Wherever the location of our table, there was no escaping the stuffed fox, no denying I was sharing a dinner with the huntsman. All I could do was concentrate on my plate of roast duck and rice while Brent regaled us with his experience in the secret room of Eidt House.

He had been one of the fifteen spectators present on Miss Eidt’s first tour. At her invitation, he’d related information gleaned from The Thin Air episode with which many were unfamiliar.

“We were a hit,” he said. “All of a sudden, everybody’s talking about Marja Tarrant.”

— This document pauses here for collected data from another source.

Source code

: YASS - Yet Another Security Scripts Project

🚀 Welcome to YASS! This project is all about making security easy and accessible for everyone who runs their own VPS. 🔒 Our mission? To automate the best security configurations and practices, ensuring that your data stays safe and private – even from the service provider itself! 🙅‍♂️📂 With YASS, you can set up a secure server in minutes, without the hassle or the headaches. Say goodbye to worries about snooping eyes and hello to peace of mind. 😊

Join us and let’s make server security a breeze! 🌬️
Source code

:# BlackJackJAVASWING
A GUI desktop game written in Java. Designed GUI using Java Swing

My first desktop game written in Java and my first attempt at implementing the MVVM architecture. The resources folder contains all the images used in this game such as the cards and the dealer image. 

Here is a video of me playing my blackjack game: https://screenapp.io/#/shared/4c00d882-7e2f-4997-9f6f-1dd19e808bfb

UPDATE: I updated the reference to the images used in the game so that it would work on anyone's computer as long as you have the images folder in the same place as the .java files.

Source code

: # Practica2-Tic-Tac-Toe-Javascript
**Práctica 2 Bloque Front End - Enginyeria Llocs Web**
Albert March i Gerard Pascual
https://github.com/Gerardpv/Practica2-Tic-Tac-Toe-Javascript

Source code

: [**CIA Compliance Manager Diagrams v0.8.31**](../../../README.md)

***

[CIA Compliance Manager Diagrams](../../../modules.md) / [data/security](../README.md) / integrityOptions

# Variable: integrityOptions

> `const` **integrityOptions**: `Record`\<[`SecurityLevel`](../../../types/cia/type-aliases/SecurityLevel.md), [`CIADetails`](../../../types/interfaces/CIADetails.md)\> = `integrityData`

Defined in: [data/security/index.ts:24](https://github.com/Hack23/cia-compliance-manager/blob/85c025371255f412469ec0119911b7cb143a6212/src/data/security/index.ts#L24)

Lucy said, “I saw that program, and it all came back to me, why I recognized the name. I was researching unexplained disappearances for Through The Woods We Go. That was the strangest case I came across. There was no apparent reason for her to leave the house that day, which led to the belief she’d run away. But, according to her family and friends, there was no reason for her to do that.”

“Do you remember anything that wasn’t in the program?” I asked.

“That episode was pretty accurate. The Tarrant Case was one of those mysteries that captures the public’s fancy, then fades away when nothing else happens.”

“But now something has happened,” I said.

Brent took a long deep drink of the wine he’d ordered for us after an elaborate ritual involving him and the waiter. “People wanted to know why the room was hidden. Miss Eidt said, ‘The mystery is a work-in-progress.’”

I smiled. Almost immediately my smile faded as Brent added, “Miss Eidt said they’d have the answer by Halloween at which time she intends to host a reception and reveal the secret.”

“You have a deadline, Jennet,” Crane said with a twinkle in his eye. “October thirty-first.”

Miss Eidt certainly had faith in my sleuthing abilities. I wished I did.

“It’s still August, but when I go back to school, I’ll be too busy to delve around in the past,” I said.

“I don’t believe that, honey. You always have time for mysteries.”

“I wasn’t comfortable in that room.” Brent searched under his slices of duck for the stuffing. “There were too many people crammed into it. After a while, it was hard to breathe.”

Miss Eydt’s symptom! “Did you ever have shortness of breath before?” I asked.

“Hell, no.” His glare informed me that I’d insulted him. “But all the time Miss Eidt was talking, I kept thinking about woods and lakes.